"He Fancies Boys"
Part II: "The Continuing Story of Bungalow Mick"
by The Disappearing Woolhat
'Hey Bungalow Mick, who sucked your-'

"Eh, enough of that now.  No singing 'ere unless it's done right and proper by the Monkees or the Beatles."

'Sorry.'

It had been a week since the other two occupants of the Pad had found out about the Mike and Micky affair, and they still were dazed by it.  Davy was often sure that Peter really didn't even understand the full extent of it, or maybe he just really liked playing stupid.

"Hey, Dave," drawled Mike, as he sauntered into the room.  Funny how it looked more like chasé-ing instead of sauntering to Davy now that he knew.

"Yeah, Mike, what is it?"

"How about a game of horny, horny homo?"

"WHAT?!"

"I *said*, how about a game of hungry, hungry hippo?"

"Oh, yeah, sure.  Sure, Mike, sounds good to me."

"I wanna plaaayyyyyy!"  Micky slid down the stair case and landed in a cute little scramble at the bottom.  Mike smiled smugly.  He had wanted to lure Mick out into the open, and he knew the curly-headed man could never resist a heated match of hungry, hungry hippo.

"Pete," Micky shouted, running around in a circle.  Mike sighed, knowing he shouldn't have let him eat
that third Crunch bar.  Nestle's Crunch, the chocolate that puts a Crunch into your day. (Shameless promotion for my favorite candy bar...I'm so bad.)

Peter soon joined them and they all sat around the coffee table behind their respective homo- I mean
hippos.

"I'm gonna beat the pants off of you, Mike!"  Micky grinned as his hippo swallowed a few of the little
white spheres.  I would say balls, but...you know... ::Blush and twiddling of fingers::

"Not if I have anything to say about it," Davy said, perhaps a little *too* quickly.  He was nervous enough with the two clothed.  He didn't want to even *think* about them without pants...shudder.

"Faster, faster," Mick screamed at his poor unsuspecting hippo.  Peter, who really wasn't all *that* dumb, tried to hold back a giggle.  Davy gave him a very warning glance.

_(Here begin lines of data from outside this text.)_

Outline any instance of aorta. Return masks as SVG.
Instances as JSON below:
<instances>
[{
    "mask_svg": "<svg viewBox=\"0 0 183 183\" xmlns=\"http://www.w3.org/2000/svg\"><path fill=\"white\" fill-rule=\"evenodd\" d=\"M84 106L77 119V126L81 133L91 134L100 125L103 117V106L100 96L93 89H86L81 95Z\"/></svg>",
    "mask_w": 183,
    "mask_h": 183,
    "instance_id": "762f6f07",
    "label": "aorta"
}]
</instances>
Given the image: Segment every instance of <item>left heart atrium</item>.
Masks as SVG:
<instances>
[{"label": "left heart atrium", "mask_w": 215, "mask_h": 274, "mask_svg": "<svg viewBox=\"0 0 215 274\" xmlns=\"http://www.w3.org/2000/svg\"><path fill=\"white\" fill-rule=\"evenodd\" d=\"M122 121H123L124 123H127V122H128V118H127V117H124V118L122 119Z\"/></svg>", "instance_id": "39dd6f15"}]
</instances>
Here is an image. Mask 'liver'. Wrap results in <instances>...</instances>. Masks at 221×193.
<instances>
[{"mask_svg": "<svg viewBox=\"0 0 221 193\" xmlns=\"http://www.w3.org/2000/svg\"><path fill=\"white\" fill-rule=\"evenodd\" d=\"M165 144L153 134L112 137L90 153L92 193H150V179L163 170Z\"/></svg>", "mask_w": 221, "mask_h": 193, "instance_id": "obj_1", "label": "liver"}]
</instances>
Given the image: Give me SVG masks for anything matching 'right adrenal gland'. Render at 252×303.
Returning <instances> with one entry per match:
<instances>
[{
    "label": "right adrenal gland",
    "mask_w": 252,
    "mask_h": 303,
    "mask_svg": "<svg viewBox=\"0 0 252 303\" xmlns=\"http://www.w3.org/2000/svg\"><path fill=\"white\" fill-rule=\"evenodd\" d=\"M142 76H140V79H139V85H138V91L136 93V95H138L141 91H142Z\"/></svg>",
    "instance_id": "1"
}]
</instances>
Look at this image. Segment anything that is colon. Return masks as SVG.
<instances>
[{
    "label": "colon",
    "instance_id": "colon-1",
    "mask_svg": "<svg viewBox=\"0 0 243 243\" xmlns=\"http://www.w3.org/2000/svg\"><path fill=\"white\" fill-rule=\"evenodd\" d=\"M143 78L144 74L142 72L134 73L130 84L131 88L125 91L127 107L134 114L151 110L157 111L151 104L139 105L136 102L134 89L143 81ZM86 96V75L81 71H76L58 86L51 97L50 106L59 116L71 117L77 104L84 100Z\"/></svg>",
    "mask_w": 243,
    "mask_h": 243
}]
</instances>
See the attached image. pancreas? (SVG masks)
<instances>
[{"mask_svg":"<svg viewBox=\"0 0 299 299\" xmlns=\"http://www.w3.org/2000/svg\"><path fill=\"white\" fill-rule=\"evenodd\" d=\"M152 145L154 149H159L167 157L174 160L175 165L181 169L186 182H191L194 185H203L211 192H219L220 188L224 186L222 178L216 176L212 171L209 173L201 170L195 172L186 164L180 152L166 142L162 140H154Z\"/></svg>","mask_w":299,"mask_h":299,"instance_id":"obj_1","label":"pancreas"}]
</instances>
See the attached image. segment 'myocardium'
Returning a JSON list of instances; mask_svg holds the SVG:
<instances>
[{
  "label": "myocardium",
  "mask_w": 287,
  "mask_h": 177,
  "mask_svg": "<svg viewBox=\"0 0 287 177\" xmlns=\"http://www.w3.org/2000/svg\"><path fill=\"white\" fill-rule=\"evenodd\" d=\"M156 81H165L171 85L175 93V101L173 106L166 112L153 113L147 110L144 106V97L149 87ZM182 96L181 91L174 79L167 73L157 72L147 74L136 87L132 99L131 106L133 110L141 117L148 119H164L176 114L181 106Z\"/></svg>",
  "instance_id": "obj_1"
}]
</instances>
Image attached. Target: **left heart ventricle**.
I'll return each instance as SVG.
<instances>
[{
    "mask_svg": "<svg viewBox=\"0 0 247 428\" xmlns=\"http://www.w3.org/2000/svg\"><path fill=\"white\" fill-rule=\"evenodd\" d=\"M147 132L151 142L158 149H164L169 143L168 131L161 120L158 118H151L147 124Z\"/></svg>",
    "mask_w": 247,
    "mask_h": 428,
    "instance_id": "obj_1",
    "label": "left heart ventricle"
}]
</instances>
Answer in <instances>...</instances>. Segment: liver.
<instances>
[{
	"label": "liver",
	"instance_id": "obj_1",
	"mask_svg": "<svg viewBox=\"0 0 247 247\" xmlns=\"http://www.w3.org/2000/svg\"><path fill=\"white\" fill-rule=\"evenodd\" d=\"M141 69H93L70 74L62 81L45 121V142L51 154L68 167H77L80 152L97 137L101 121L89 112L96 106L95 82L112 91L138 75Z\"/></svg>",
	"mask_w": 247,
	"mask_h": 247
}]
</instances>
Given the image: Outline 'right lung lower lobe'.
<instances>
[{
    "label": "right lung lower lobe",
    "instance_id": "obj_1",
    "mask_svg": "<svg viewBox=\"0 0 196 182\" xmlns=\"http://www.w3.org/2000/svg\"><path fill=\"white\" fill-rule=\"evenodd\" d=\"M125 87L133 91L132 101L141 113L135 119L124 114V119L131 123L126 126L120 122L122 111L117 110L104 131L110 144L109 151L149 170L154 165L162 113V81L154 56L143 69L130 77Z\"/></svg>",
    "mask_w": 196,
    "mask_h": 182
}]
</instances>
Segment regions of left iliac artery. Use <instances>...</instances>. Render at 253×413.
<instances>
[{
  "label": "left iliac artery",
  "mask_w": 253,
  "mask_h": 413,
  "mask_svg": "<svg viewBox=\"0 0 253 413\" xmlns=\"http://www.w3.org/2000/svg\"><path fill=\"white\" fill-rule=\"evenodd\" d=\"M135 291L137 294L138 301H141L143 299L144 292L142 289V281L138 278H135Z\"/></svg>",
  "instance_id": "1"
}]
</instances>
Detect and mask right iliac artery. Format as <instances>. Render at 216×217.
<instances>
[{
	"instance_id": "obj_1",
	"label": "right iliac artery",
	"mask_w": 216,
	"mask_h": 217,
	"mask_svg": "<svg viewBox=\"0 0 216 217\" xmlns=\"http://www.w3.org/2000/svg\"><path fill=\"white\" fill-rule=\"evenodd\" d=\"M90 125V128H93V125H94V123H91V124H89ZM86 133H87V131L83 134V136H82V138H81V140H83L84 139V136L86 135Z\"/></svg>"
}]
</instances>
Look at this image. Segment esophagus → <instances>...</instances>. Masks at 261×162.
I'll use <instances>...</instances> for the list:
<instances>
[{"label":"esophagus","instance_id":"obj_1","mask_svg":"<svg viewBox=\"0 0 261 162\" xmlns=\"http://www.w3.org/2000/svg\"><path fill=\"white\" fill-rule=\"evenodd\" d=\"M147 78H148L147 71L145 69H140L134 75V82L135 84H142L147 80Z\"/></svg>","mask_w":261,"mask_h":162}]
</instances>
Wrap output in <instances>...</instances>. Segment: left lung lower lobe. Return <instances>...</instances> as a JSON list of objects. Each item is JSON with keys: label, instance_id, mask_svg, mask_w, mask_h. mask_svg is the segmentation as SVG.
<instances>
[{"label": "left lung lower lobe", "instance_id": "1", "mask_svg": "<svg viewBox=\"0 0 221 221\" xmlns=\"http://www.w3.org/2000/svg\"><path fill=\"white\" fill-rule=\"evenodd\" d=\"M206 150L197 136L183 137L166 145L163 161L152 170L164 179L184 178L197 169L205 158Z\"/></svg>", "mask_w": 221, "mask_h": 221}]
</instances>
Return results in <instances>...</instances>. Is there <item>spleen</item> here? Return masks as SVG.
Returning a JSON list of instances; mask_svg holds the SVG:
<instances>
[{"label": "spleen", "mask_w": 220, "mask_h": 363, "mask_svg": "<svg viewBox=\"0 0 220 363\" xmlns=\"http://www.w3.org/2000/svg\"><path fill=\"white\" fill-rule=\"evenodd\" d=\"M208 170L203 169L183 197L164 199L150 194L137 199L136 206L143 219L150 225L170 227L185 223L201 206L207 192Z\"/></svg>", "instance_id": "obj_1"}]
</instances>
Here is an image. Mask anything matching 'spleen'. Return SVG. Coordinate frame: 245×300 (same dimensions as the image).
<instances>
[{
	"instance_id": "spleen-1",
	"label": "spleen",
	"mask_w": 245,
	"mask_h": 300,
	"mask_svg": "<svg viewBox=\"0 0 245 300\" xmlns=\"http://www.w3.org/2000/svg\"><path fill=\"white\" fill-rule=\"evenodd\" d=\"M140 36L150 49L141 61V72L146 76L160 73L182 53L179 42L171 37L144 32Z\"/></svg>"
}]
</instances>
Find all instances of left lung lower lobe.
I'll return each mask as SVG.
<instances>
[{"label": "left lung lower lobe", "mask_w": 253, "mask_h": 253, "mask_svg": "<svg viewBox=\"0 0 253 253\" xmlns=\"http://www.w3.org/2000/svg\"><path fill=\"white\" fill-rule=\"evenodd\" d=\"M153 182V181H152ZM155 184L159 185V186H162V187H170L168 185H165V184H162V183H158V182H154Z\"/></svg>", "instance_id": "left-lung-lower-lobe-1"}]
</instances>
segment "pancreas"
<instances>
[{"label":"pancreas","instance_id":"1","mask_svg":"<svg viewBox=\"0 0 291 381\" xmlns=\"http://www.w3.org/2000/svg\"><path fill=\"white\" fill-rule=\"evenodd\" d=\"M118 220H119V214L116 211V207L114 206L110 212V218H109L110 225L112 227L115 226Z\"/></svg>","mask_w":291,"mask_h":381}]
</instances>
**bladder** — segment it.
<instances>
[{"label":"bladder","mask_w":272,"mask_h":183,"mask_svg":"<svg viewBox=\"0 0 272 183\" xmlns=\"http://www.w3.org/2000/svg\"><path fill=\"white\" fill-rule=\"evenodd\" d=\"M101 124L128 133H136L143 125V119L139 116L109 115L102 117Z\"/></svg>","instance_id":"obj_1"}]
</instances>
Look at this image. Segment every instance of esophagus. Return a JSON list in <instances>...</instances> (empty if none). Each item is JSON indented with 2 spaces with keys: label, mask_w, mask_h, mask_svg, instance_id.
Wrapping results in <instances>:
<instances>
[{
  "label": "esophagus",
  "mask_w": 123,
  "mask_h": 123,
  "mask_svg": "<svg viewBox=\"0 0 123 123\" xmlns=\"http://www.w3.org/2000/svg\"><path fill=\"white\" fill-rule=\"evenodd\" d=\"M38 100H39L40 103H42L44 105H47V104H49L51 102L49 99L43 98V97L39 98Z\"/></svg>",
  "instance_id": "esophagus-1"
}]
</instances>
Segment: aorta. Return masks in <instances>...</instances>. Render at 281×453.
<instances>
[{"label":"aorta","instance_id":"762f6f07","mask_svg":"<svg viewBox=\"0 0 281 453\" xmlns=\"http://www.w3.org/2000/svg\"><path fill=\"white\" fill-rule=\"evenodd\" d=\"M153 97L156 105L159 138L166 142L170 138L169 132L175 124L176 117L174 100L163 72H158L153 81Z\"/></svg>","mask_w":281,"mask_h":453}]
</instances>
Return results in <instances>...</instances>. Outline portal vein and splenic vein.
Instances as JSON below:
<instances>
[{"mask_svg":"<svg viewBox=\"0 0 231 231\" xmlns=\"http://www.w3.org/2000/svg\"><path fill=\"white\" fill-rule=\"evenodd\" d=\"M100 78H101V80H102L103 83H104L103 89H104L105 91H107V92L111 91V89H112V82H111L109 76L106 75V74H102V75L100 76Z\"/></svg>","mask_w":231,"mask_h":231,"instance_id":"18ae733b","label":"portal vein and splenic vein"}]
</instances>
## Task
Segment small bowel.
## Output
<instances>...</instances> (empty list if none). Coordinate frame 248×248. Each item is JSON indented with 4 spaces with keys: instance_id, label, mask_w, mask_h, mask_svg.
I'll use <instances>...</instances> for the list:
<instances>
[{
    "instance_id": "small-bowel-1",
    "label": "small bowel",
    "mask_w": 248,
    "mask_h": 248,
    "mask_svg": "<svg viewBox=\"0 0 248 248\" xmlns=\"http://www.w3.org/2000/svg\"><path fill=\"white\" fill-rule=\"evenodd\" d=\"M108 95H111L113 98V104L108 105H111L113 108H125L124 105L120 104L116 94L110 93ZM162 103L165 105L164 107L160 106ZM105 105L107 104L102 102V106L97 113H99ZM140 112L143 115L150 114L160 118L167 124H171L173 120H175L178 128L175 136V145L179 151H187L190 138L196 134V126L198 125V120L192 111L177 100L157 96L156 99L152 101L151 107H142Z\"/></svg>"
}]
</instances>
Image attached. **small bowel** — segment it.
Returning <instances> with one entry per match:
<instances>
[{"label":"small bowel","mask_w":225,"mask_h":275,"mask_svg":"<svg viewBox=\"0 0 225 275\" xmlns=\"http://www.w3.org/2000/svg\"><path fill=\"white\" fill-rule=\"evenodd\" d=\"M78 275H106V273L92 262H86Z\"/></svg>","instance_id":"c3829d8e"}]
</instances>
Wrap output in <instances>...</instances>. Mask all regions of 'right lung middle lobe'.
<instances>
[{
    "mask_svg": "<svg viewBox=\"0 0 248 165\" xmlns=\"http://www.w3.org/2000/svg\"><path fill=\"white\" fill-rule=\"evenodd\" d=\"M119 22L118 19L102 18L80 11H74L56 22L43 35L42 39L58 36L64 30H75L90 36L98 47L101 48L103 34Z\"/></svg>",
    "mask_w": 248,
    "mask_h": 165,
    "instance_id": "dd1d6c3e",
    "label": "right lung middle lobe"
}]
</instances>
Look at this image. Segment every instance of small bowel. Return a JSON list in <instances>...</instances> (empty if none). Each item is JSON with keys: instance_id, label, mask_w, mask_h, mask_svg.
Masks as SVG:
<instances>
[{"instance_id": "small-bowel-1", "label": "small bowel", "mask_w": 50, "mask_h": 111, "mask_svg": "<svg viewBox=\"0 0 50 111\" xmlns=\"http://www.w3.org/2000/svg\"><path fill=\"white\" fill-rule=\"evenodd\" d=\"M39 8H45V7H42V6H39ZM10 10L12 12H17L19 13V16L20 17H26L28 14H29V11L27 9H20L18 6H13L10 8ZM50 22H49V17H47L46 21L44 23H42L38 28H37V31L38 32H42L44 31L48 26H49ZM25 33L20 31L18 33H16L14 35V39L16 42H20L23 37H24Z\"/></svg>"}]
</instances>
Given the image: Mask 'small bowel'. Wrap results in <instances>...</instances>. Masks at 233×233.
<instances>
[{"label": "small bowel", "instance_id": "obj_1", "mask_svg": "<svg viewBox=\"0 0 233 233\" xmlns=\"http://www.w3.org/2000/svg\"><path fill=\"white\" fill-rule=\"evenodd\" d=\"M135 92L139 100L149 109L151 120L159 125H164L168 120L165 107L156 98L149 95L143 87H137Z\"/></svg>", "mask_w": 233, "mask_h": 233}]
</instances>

Soon, Micky had won the game and he held his arms above his head and shouted at his victory.  When he had finally quieted down, they just sat there.  Davy looked at Mike suspiciously, and wondered if
homosexuality could rub off on him.  Peter looked at the two for any obvious signs, but couldn't really see any.  If he hadn't seen it with his own eyes, he would have sworn it couldn't be true.

After a moment, Micky broke the silence with, "Hey, Pete, do you think you could give me a suck?"

"Excuse me?!"  Peter backed away.

"Could you give me a duck?  I've kinda always wanted one, they're so cute and cuddly.  You're friends with that far out pot smoking farmer dude right?"

"Riiight," Peter said, releaved that Micky hadn't said what he had thought, but worried that his paranoia was overtaking him, just like Davy.  He didn't know how much more he could take.  It had been happening all week.  He was about to burst.  He couldn't handle it any more.  He was a wild man!

"ARGH!" He shouted. "MICK-I-SAW-YOU-AND-MIKE-NAKED-IN-BED-TOGETHER!"

Everyone sat there with a shocked look on their faces, except Micky.

"Yeah...and?"

"And...I saw you...and I didn't say anything...and I saw you...and him...and you...and you obviously don't
care, do you."

Micky thought about it.  "Nope.  Not really.  So, now that it's out in the open..."

He scooted closer to Mike and put his arm around the still shocked Texan.  Davy scooted closer to Peter, thought about it, and then scooted back to keep an equidistance between Pete and the *loving* couple.  He could see it now.  Soon the homosexuality would rub off and he would no longer find girls attractive.  They would all go out on double dates to gay bars and play bingo on the third Thursday of every month, with kinky prizes for the winner.  He would...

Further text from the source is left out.